The history of the Museum
The Archaeological Museum of Pithecusae (the Latin name for Ischia, Pithekoussai in Greek) was founded with a mission: to display the finds from the excavations carried out in the oldest Greek settlement in the western Mediterranean, situated in the present-day municipality of Lacco Ameno. The excavations, which were begun in the 1950s by Giorgio Buchner, an archaeologist of international fame, revolutionised existing ideas about the beginnings of Greek colonisation in southern Italy.
The extraordinary finds discovered in the settlement, founded in the eighth century BC (c.770-750 BC) by Greeks from the island of Euboea, provide evidence for the trade networks that existed at the time between the eastern and western Mediterranean involving the Near East, Greece, Africa, Etruria, and Sardinia. Pithecusae was one of the most important ports of call on account of its geographical position.

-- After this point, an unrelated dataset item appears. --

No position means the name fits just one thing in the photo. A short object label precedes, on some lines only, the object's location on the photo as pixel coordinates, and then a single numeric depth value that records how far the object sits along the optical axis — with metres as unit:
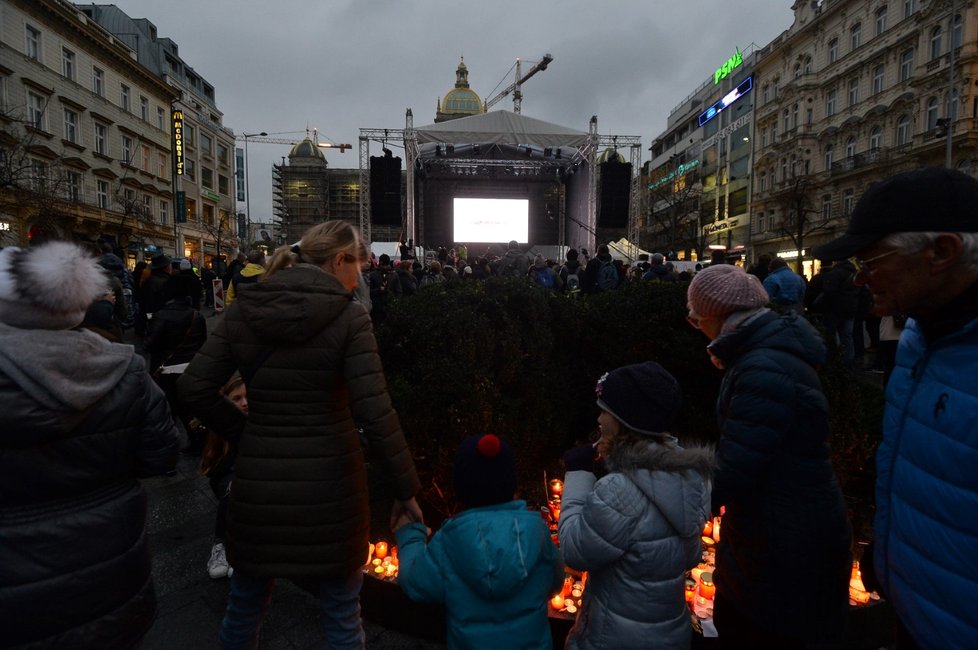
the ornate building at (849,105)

Many celebrated vases come from the necropolis such as the locally made “shipwreck krater”, decorated with an exceptional figurative scene, or the famous “Nestor’s Cup” made in northern Ionia, on which several verses in the Euboean alphabet were incised, alluding to the famous cup belonging to Nestor described in the Iliad.
The museum was opened in 1999 by the Archaeological Superintendency for Naples and Caserta (Soprintendenza Archeologica per le province di Napoli e Caserta) and the Council of Lacco Ameno which bought the eighteenth-century Villa Arbusto, which had belonged to the entrepreneur A. Rizzoli, for this very purpose. The complex is situated in a breathtaking setting with panoramic views on the hill overlooking piazza Santa Restituta, opposite the promontory of Monte di Vico which was the site of the acropolis of Pithecusae. Close by, in the Mazzola area, lies the archaeological site of the craft district where metalworking activities took place (second half of the eighth-seventh century BC).
The museum has a section devoted to geology and volcanic phenomena which, from antiquity to the present, have always affected life on the island: the museum tour includes displays of artefacts that tell the story of the occupation phases prior to the arrival of the Greeks, material from the necropolis of San Montano and from the areas of the settlement, and finds dating from the Archaic period to Roman times.
The layout and design of the museum was curated by Giorgio Buchner with the assistance of Costanza Gialanella, who was working at the time as an archaeologist for the Archaeological Superintendency of Naples and Caserta.